* **Input records**:
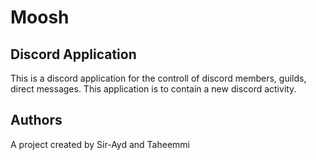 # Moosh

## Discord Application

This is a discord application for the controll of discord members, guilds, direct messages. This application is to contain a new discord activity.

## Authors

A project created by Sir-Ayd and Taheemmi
--
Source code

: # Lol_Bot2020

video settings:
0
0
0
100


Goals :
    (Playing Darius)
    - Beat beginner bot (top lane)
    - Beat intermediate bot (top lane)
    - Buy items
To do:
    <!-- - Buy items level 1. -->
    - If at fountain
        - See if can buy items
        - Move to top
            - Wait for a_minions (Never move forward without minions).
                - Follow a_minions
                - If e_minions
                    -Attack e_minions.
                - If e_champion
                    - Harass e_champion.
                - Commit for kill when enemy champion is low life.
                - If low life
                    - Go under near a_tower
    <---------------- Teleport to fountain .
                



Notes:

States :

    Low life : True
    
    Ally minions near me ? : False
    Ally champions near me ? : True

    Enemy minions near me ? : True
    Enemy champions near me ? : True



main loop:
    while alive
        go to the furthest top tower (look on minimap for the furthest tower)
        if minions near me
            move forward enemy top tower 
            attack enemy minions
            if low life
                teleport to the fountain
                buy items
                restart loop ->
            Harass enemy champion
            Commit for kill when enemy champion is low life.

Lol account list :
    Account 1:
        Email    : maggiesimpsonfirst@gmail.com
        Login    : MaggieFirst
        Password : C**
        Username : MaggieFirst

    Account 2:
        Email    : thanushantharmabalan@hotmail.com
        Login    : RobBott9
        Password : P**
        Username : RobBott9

* **Problem requirements**: Whenever "MaggieFirst" occurs in a line above, copy that line.

* **Your solution**:
        Login    : MaggieFirst
        Username : MaggieFirst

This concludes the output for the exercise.